** Excerpt to read follows **
# Is there a CIS kit with white ink for Epson R1800?



## SoloStampede (Aug 4, 2007)

Hey,

Is there a CIS kit for an epson R1800 printer that has white ink? or is there any white ink carts available for an R1800 printer?


----------



## charles95405 (Feb 1, 2007)

why white ink...all of epson printers use black, magenta, cyan, yellow..some use light magenta and light cyan as well..and the c120 has 2 black carts..What is the purpose of having white?


----------



## SoloStampede (Aug 4, 2007)

Im turning my r1800 into a dtg printer, and thats why i need the white ink.


----------



## DAGuide (Oct 2, 2006)

You are going to want to use a different type of ink than you would typically get when you purchase a bulk ink system for heat transfers or sublimation. Look at getting a bulk ink system that uses refill bottlles and that works for the R1800. Then buy liters dtg inks from one of the distributors. Here are some of these companies:
- DTG Inks - Home
- U.S. Screen Print & Inkjet Technology
- Colman and Company - Discount Commercial Embroidery Supplies - Machine Embroidery Supplies Catalog
- Equipment Zone - The Screen Printing and Digital Printing Equipment Source


----------



## SoloStampede (Aug 4, 2007)

ok thnx for the help on finding the ink. Do any of you have any recommendations for a CIS kit for the R1800? right now I looking at getting the InkRepublic CIS kit.


----------



## DAGuide (Oct 2, 2006)

Not a typical brand name, but I would look for one that is marketed for dye sub ink since dye sub ink is a thicker ink (like dtg ink) compared to OEM ink.


----------



## azballbusters (Jan 8, 2008)

SoloStampede said:


> ok thnx for the help on finding the ink. Do any of you have any recommendations for a CIS kit for the R1800? right now I looking at getting the InkRepublic CIS kit.


 
Which ever brand you get for the R1800 make sure the cartridges actually lock in place just like the regular cartridges do. We got a very well know brand for the R1800 and it was a disaster as the cartridges did not lock in place and was a constant problem. Ended up scraping it and getting an Epson 1400 with a system that had locking cartridges and able to prime without taking cartridges out of the slots. CIS systems can be your best friend or worst enemy.


----------
** End of Excerpt to read **
** Record excerpts follows **
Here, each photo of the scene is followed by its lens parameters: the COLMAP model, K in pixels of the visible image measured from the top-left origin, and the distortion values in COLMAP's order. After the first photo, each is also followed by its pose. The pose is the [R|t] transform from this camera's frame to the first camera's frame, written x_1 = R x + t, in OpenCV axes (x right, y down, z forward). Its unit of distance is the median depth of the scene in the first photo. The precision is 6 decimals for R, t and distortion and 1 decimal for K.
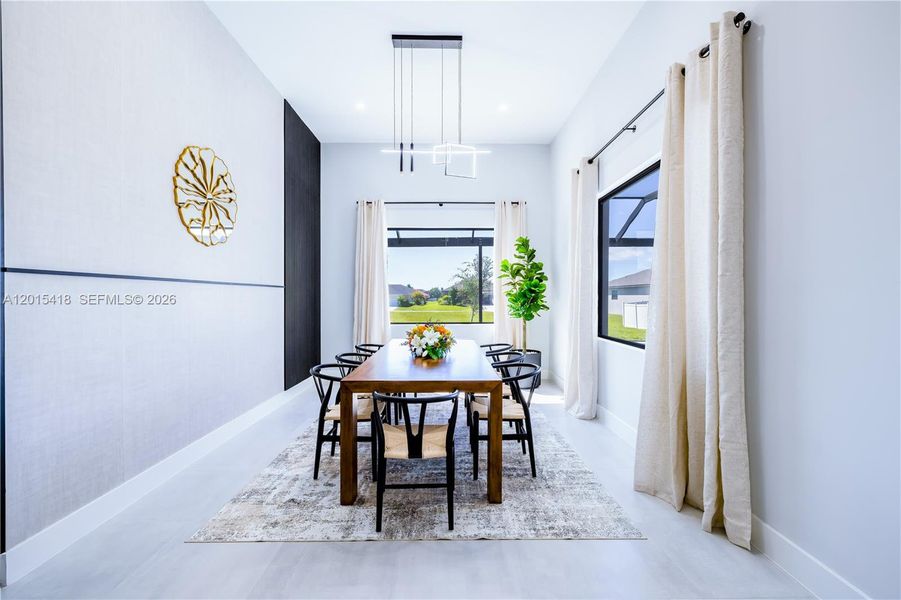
lens RADIAL K [[377.1, 0, 448.6], [0, 377.1, 299.4], [0, 0, 1]] dist [-0.001874, 0.000115]
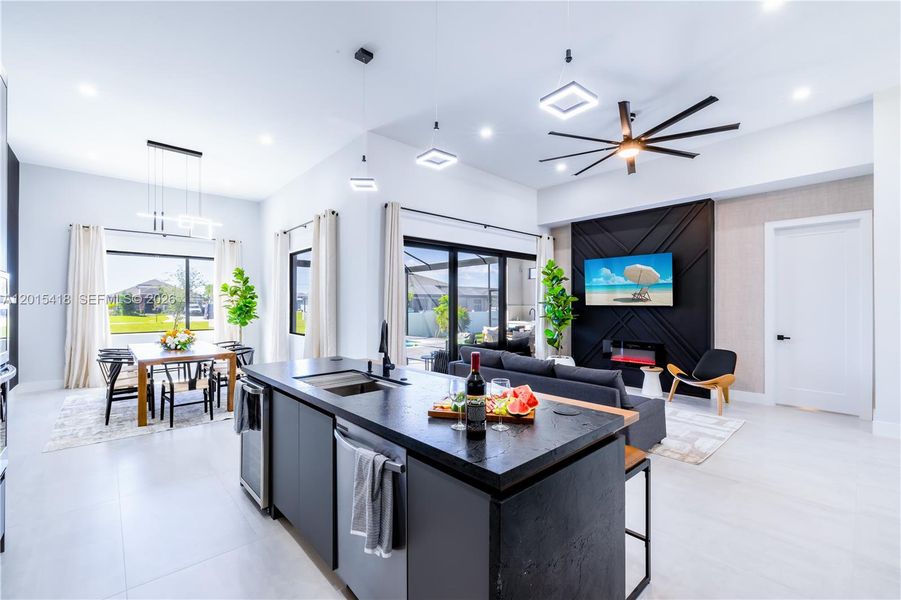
lens RADIAL K [[387.7, 0, 455.0], [0, 387.7, 301.4], [0, 0, 1]] dist [-0.001565, -0.000169]
pose [[0.743782, 0.003317, 0.668414, -0.259402], [0.005010, 0.999932, -0.010537, -0.027920], [-0.668404, 0.011186, 0.743715, -0.939403]]
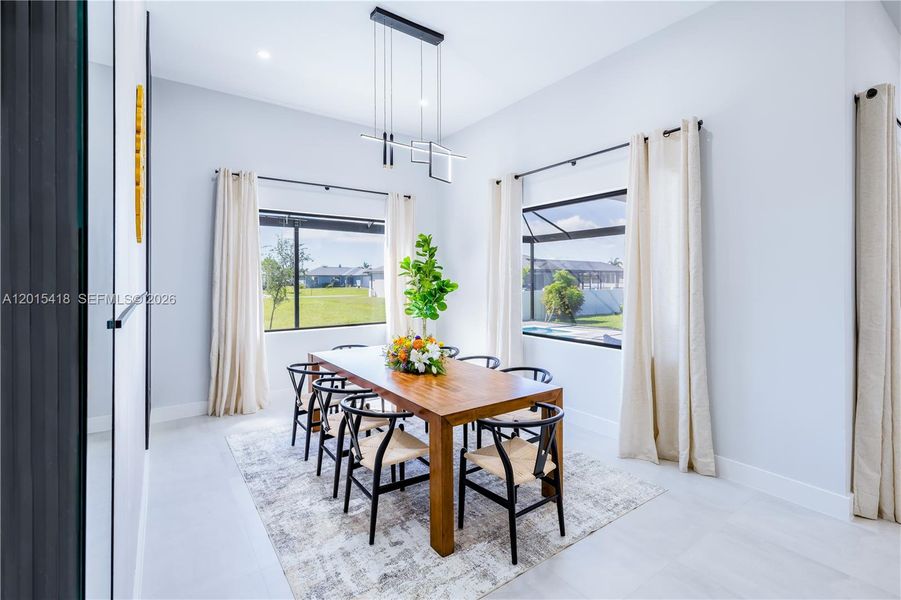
lens RADIAL K [[416.5, 0, 448.8], [0, 416.5, 275.4], [0, 0, 1]] dist [0.003276, 0.000249]
pose [[0.818481, 0.001973, 0.574530, -0.544061], [0.005468, 0.999922, -0.011224, -0.067845], [-0.574507, 0.012328, 0.818407, 0.118953]]
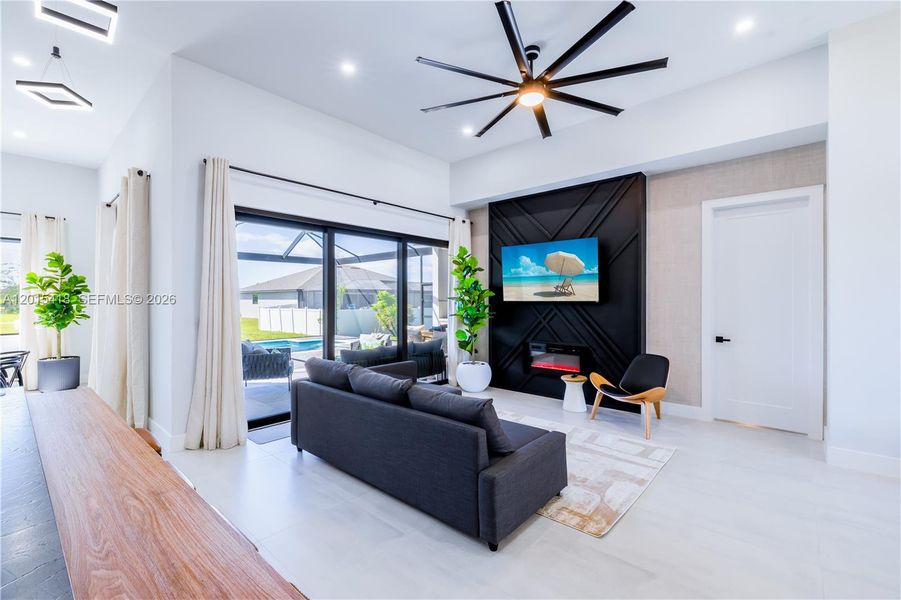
lens RADIAL K [[397.4, 0, 448.5], [0, 397.4, 297.8], [0, 0, 1]] dist [0.001187, 0.000956]
pose [[0.677787, 0.001504, 0.735257, 0.175890], [0.006654, 0.999944, -0.008179, -0.026508], [-0.735228, 0.010436, 0.677739, -0.889418]]
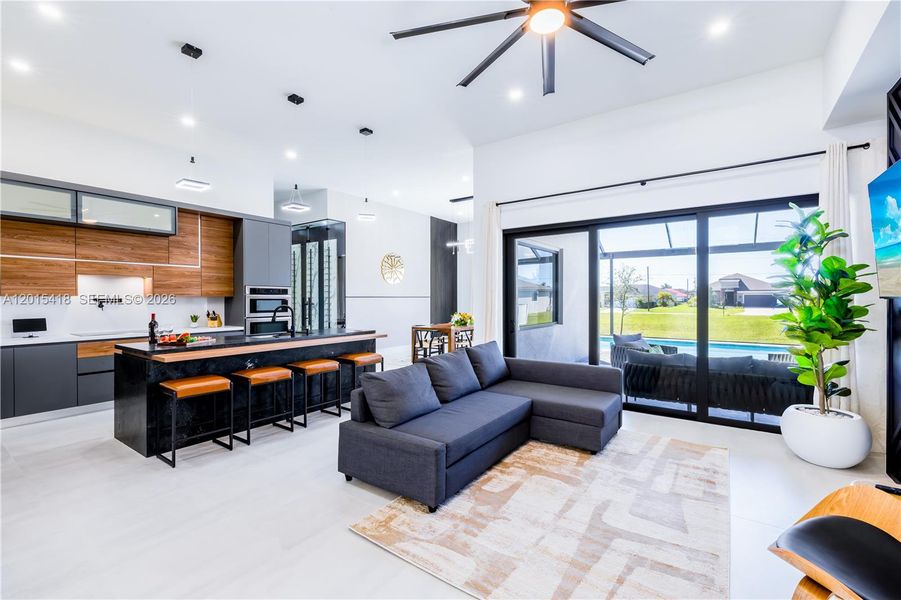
lens RADIAL K [[387.7, 0, 455.0], [0, 387.7, 301.4], [0, 0, 1]] dist [-0.001565, -0.000169]
pose [[0.806047, 0.003229, -0.591842, 1.392977], [-0.001533, 0.999993, 0.003369, -0.021746], [0.591849, -0.001808, 0.806047, -1.051850]]
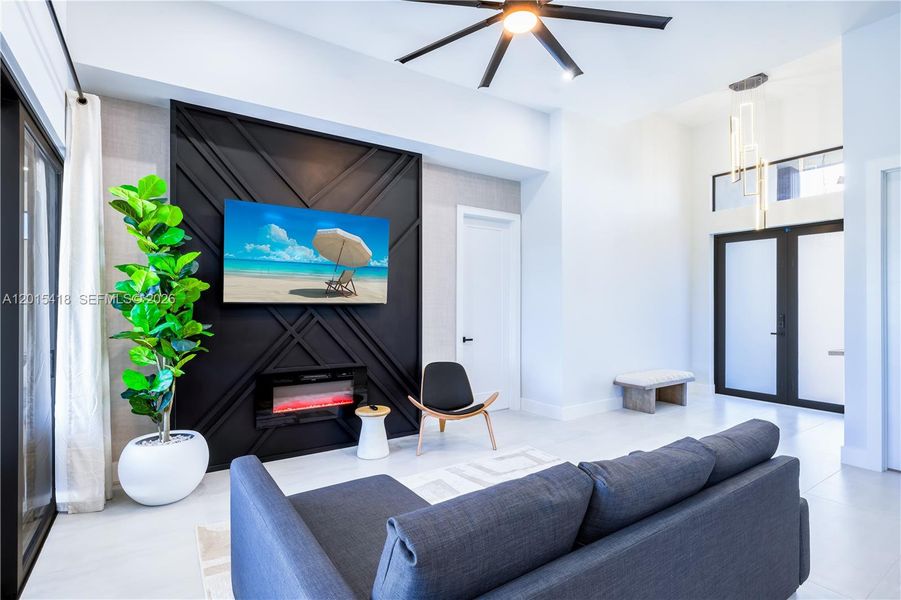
lens RADIAL K [[450.9, 0, 465.5], [0, 450.9, 303.9], [0, 0, 1]] dist [-0.000227, -0.000087]
pose [[-0.558526, 0.001328, 0.829486, 0.457607], [0.005390, 0.999983, 0.002029, -0.021271], [-0.829469, 0.005604, -0.558524, 0.270252]]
** End of Record excerpts **
Things to do:
a) Translate this sentence from the R1800 ink thread into Spanish: "CIS systems can be your best friend or worst enemy."
b) Retype the part of the R1800 ink thread starting at "## azballbusters (Jan" and ending at "or worst enemy.".
c) In the R1800 ink thread, what printer did azballbusters get after scrapping the R1800 system?

Solution list:
a) Los sistemas CIS pueden ser tu mejor amigo o tu peor enemigo.

b)
## azballbusters (Jan 8, 2008)

SoloStampede said:


> ok thnx for the help on finding the ink. Do any of you have any recommendations for a CIS kit for the R1800? right now I looking at getting the InkRepublic CIS kit.


 
Which ever brand you get for the R1800 make sure the cartridges actually lock in place just like the regular cartridges do. We got a very well know brand for the R1800 and it was a disaster as the cartridges did not lock in place and was a constant problem. Ended up scraping it and getting an Epson 1400 with a system that had locking cartridges and able to prime without taking cartridges out of the slots. CIS systems can be your best friend or worst enemy.

c) An Epson 1400 with a system that had locking cartridges.